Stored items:
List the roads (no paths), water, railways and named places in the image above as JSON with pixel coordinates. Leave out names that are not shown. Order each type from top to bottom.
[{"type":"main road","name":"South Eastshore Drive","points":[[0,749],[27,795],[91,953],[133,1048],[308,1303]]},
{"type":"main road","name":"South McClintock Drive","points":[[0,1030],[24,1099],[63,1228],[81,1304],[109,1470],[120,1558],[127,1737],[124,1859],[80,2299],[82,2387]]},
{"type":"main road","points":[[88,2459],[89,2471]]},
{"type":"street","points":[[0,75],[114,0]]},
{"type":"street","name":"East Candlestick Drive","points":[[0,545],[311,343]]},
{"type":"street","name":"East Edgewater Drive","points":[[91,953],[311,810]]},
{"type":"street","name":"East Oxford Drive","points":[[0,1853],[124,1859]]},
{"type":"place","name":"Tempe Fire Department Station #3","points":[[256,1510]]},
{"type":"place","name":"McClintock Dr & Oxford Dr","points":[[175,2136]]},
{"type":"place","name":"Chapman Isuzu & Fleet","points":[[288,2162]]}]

*TASK BRIEF:* Every line of the data should be copied exactly.

*OUTPUT OF THE EXERCISE:*
List the roads (no paths), water, railways and named places in the image above as JSON with pixel coordinates. Leave out names that are not shown. Order each type from top to bottom.
[{"type":"main road","name":"South Eastshore Drive","points":[[0,749],[27,795],[91,953],[133,1048],[308,1303]]},
{"type":"main road","name":"South McClintock Drive","points":[[0,1030],[24,1099],[63,1228],[81,1304],[109,1470],[120,1558],[127,1737],[124,1859],[80,2299],[82,2387]]},
{"type":"main road","points":[[88,2459],[89,2471]]},
{"type":"street","points":[[0,75],[114,0]]},
{"type":"street","name":"East Candlestick Drive","points":[[0,545],[311,343]]},
{"type":"street","name":"East Edgewater Drive","points":[[91,953],[311,810]]},
{"type":"street","name":"East Oxford Drive","points":[[0,1853],[124,1859]]},
{"type":"place","name":"Tempe Fire Department Station #3","points":[[256,1510]]},
{"type":"place","name":"McClintock Dr & Oxford Dr","points":[[175,2136]]},
{"type":"place","name":"Chapman Isuzu & Fleet","points":[[288,2162]]}]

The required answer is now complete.